Course on culture and health draws students beyond the pre-health population 


 

Health is not linear. It extends past physical and theoretical boundaries, invites engagement from a multitude of academic disciplines, spans societies, and touches every individual.   

This is the idea behind GIST 211 Culture and Health, Honors, a course introduced at KU by Dr. Katie Rhine, Honors Faculty Fellow and Associate Professor in the Departments of African & African-American Studies and Geography & Atmospheric Science. (The course cross-lists as AAAS 204 and GEOG 202.)  

Rhine, whose interest in global health led to extensive, on-the-ground research in Nigeria, based Culture and Health on a medical anthropology course she taught for seniors in that department. 

“This class [has] a lot to offer students who want careers in health care, and I wanted to expand [its] audience and … rethink the curriculum into something more accessible, dynamic, and discussion-driven,” Rhine said.   

Rhine accomplished this with a dynamic examination of how health intersects larger social structures, as well as with assignments that encouraged interactivity. For one session, Dr. Michelle Heffner Hayes, a professor in the Department of Theatre & Dance, led Rhine’s students in qi gong, a meditative movement practice with roots in Chinese medicine and philosophy.    

Photo by Dustin Vann.

Other assignments included personal health narrative zines and peer-to-peer interviews on illness. These activities were eye-opening for pre-health student Josh Omitt, whose focus on the “hard science aspect” of his microbiology major was joined by a more empathetic viewpoint.   

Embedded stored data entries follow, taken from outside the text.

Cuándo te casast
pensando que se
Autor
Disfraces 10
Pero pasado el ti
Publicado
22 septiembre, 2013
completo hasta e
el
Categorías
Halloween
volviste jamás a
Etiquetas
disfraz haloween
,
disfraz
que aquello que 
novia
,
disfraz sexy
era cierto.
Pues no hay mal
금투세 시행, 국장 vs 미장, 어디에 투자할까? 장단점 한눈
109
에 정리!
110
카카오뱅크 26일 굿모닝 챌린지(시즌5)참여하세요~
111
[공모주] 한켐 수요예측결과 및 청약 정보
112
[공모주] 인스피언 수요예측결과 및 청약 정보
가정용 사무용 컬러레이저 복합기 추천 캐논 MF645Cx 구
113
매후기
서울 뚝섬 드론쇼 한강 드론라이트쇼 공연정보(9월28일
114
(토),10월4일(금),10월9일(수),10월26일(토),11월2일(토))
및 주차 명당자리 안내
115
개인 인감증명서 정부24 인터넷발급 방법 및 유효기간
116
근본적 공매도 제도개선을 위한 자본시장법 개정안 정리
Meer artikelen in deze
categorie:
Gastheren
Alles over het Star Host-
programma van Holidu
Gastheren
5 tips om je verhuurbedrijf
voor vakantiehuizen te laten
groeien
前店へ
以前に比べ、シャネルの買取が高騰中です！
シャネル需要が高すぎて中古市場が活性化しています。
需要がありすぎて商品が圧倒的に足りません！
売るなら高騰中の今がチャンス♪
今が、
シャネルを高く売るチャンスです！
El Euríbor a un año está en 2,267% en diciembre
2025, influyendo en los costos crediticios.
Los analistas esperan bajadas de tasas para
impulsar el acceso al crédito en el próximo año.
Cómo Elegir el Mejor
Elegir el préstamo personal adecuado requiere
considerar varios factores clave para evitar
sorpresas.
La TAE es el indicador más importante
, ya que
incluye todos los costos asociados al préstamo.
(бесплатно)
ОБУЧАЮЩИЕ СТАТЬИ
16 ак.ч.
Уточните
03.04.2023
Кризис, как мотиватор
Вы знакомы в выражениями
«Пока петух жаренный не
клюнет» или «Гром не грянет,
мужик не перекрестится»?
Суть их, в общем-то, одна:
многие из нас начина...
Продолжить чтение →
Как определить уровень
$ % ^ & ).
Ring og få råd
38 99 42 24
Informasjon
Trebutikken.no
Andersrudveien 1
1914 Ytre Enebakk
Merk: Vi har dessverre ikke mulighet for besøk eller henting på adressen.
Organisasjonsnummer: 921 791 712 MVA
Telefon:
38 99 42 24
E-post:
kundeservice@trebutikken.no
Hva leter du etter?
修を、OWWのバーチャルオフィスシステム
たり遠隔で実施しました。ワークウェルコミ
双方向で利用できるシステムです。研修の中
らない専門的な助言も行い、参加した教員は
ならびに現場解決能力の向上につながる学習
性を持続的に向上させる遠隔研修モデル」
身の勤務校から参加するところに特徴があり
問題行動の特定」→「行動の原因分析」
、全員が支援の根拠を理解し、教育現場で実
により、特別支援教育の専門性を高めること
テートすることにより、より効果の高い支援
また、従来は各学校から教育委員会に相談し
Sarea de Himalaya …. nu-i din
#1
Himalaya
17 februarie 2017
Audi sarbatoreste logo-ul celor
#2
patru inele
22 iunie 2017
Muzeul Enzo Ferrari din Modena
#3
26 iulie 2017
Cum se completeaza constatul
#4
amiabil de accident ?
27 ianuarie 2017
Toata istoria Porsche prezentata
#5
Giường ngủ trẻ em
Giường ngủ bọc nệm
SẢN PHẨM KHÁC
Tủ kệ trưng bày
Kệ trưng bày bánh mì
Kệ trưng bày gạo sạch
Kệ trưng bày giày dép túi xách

“I think my biggest lesson from the class is the importance of stories,” said Omitt. “Many times, the most important way for a physician to begin treatment is to simply listen.” 

A story-centered approach to medicine also spoke to Lucy Whittington. As an English major, Whittington appreciated how the course’s design encouraged a diverse understanding of how health impacts various social and cultural constructs.   

“[Culture and Health] discusses themes of racism, social equity, gender … and power in nuanced ways,” explorations that would, as Whittington said, “benefit students of any career path.”   

Rhine also appreciated the range of disciplines — and therefore, range of perspectives — Culture and Health brought together, particularly given its smaller, more intimate class setting. 

“I love getting an unusual mix of students all sitting around the same table,” Rhine said, noting that courses like Culture and Health “give you the space where interdisciplinarity and critical thinking transcend majors.”  

Rhine’s work as an Honors Faculty Fellow exemplified this boundary-blurring ethos. In 2020, Rhine helped the program establish Common Cause, an annual symposium and series of service events in which the diverse honors community connects through an issue of shared concern.  

Its 2023 theme, “Climate + Health,” echoed the intersections of GIST 211, and volunteer opportunities included pollinator-friendly landscape work and a Kansas River clean-up — engaging activities that mirrored the interactive work of Rhine’s class. 

Rhine hopes that students continue “to see how whatever they study connects back to health and the human experience.” 

“Whether they're going into the healing professions, [serving as] caretakers of family members, or whether they’ll be traveling globally," said Rhine, "I want them to take the lessons they’ve learned.”